TASK LIST →
• A. In the credit card churning discussion, how many transcontinental business class trips a year does the writer say they take?
• B. From the credit card churning discussion, retype the passage starting at "How much do" and ending at "few other countries.".

*** EXCERPT TO READ

When I first applied for my CSR card many years ago, I was rejected by the web app. But a perusal of /r/churning led me to some powerful phone numbers where human customer service reps can override such rejections.


How much do you estimate you make off of it? It feels like the intersection of marginals gains and a high level of attention you need to pay to sniff out good deals, not hurt your credit score, remember how to balance charges across cards. I feel like it would need to be a fair amount to be worth the "time".


It is hard to say and we often debate how to value things in the churning community.

I take 3-4 transcontinental business class trips a year and heavily exploit the sweet spots of airline programs. The cash equivalent price (booked well in advance, so not just last-minute flights) of my travel is probably $30,000 a year. I just Australia on points, with lots of little stopovers in a few other countries.

Whether you value it as much as $30K is debated, as some people say you should value it at what you would otherwise have been willing to pay for the experience. You also have to factor in that award availability is limited, so it is nowhere near the same as picking dates and going. Your points and availability heavily shape where you go and when, which is fine for a curious about everything person like me, but messier for those with specific needs.

I have a colleague who does the same thing, but is lucky to get $4000 a year from a similar pile of points as he wants to use them all for his family to Hawaii for Christmas and he is just flying economy. The variably in value is tremendous.

Plenty of cards can also be churned for straight up cash. There are people pulling 5-8K in cash off of them a year.

The other advantage is that is all after tax. You don't pay tax on any of this.

> attention you need to pay to sniff out good deals

That is why you join a community like /r/churning. There are also lots of Facebook groups as well. Crowdsource the work!

> not hurt your credit score

Depends on whether you need it. Also, I found that my credit score became pretty stable after I got some 15 cards. New applications change it by 10-20 points now.

> remember how to balance charges across cards.

I personally got the hang of this rather quickly, as you just have 3-4 at any given time (the rest are "sock drawered" until it is time to cancel) and pull out the appropriate one. Some put post-it notes on what each card is good for.

******
*** DATA EXTRACTS

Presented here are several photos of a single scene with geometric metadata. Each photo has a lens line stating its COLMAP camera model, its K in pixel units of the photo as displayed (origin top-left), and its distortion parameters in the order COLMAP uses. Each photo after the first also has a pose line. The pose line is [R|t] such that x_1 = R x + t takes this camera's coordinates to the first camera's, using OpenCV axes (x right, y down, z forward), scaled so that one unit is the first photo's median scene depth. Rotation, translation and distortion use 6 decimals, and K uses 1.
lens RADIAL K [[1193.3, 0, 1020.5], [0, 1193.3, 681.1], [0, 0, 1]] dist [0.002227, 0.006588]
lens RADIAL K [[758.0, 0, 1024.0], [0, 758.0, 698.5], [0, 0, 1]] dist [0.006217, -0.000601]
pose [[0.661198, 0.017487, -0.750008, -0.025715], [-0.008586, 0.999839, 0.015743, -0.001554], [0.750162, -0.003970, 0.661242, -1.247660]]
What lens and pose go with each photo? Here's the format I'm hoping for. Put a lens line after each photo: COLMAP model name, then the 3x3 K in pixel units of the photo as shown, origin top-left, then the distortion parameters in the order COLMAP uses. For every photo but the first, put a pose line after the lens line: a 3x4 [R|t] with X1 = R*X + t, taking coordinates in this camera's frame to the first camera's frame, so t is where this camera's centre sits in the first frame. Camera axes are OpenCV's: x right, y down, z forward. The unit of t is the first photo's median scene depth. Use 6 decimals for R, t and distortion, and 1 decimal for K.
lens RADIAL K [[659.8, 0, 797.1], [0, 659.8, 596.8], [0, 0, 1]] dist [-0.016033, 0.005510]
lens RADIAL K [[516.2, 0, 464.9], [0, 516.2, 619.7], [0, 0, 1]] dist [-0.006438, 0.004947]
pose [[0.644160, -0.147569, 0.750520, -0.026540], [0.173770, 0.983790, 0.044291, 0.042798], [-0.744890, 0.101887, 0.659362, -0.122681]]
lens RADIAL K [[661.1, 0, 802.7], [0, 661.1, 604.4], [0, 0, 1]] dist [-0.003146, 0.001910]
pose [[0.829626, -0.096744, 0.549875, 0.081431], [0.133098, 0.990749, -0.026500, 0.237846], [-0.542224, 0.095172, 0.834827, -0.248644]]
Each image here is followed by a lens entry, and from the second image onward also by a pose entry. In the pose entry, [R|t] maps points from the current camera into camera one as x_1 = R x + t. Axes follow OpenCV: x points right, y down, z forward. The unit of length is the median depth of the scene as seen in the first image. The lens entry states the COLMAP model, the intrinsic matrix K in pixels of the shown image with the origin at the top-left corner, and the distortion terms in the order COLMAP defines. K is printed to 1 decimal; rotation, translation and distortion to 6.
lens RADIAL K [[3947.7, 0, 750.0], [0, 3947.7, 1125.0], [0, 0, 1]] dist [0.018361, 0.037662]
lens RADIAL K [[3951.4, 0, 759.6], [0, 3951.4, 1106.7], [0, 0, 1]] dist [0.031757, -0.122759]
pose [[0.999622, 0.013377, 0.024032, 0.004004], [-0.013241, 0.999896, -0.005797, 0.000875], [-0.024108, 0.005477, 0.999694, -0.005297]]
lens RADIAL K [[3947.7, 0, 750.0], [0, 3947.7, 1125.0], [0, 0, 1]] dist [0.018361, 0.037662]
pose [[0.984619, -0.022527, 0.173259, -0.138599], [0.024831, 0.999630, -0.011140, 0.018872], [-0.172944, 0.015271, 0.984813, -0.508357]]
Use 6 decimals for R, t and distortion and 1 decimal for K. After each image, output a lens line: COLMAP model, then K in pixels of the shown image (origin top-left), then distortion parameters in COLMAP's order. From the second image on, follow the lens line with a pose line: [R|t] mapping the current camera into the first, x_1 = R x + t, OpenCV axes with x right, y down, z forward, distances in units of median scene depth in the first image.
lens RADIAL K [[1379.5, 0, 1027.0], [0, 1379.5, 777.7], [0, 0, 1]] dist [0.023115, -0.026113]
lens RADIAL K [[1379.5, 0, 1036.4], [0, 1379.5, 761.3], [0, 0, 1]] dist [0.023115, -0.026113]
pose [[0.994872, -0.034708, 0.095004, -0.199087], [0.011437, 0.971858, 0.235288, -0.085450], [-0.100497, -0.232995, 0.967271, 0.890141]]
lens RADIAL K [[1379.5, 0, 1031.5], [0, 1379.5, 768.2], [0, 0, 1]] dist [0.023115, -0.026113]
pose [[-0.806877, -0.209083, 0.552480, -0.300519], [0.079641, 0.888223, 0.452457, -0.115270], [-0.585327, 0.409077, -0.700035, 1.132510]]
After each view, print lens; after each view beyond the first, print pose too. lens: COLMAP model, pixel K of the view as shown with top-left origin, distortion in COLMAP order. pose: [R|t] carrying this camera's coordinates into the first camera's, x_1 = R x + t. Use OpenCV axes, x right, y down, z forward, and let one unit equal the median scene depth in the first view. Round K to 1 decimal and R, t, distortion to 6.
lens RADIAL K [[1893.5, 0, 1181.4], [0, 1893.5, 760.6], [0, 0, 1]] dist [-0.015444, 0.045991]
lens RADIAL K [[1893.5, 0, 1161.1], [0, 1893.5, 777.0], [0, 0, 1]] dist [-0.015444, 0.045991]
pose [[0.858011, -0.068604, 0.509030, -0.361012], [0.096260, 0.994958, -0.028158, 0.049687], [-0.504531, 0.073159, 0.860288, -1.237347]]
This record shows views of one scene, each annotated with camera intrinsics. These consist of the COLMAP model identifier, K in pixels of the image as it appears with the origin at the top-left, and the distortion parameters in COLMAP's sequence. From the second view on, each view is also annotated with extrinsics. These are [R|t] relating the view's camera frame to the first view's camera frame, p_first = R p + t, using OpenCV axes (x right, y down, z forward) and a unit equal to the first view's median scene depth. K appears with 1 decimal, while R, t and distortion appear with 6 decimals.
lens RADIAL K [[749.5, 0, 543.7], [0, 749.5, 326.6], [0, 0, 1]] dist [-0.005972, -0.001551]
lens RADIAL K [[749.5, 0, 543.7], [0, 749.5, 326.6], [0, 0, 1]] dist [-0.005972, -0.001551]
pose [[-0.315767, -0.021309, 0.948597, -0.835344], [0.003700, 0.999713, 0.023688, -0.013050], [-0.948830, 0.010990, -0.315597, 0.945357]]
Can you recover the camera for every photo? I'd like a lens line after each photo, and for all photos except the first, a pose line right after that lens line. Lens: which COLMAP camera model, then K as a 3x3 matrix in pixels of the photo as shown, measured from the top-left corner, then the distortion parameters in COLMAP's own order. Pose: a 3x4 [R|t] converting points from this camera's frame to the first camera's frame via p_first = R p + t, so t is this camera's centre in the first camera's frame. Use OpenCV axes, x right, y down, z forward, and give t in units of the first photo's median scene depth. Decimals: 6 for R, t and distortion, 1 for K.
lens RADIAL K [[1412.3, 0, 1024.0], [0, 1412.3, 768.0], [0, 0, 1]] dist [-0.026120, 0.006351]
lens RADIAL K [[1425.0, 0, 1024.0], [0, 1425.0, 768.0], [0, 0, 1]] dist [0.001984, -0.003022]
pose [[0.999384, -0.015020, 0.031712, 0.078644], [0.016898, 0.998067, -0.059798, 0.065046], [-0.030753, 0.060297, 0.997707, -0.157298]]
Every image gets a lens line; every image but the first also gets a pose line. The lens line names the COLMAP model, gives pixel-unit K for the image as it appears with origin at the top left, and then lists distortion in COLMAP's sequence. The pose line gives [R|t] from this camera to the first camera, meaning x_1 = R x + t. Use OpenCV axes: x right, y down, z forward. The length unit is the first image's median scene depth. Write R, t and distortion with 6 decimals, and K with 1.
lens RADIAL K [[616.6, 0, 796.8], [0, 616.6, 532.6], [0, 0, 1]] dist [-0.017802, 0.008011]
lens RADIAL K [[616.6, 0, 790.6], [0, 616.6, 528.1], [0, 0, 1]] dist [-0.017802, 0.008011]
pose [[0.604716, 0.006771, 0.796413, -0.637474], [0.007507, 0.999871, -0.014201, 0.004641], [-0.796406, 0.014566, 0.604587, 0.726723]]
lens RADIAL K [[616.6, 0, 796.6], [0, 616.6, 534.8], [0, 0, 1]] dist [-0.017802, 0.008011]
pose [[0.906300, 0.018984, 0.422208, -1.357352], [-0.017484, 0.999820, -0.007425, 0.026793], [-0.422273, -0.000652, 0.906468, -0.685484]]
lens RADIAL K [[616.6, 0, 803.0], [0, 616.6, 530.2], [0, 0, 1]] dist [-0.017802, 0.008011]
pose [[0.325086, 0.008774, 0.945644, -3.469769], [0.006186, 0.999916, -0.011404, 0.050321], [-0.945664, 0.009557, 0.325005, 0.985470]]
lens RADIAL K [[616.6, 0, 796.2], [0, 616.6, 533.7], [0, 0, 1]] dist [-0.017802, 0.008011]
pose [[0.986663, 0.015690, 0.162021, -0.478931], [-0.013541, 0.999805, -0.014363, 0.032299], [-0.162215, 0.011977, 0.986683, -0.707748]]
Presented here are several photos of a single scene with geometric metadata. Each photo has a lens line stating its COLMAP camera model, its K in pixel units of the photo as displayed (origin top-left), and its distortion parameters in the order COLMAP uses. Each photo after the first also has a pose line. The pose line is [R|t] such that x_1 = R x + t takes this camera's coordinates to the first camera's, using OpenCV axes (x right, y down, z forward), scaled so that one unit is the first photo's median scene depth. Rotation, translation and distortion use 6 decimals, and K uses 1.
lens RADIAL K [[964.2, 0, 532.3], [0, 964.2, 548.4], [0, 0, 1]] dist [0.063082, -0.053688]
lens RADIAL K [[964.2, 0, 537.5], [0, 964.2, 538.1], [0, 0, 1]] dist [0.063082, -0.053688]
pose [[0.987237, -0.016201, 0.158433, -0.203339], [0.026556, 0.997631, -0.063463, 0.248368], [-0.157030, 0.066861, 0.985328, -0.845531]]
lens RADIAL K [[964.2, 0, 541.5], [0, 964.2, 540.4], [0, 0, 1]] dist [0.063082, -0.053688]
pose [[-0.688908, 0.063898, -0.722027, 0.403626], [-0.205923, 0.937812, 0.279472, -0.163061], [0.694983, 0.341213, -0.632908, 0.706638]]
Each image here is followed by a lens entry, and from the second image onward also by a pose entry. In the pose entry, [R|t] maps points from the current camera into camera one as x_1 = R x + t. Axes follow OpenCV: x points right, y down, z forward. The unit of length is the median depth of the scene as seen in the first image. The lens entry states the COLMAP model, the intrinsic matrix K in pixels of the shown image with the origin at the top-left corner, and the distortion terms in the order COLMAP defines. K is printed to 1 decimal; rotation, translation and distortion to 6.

******

EXERCISE ANSWERS →
• A. 3-4 a year.

• B.
How much do you estimate you make off of it? It feels like the intersection of marginals gains and a high level of attention you need to pay to sniff out good deals, not hurt your credit score, remember how to balance charges across cards. I feel like it would need to be a fair amount to be worth the "time".


It is hard to say and we often debate how to value things in the churning community.

I take 3-4 transcontinental business class trips a year and heavily exploit the sweet spots of airline programs. The cash equivalent price (booked well in advance, so not just last-minute flights) of my travel is probably $30,000 a year. I just Australia on points, with lots of little stopovers in a few other countries.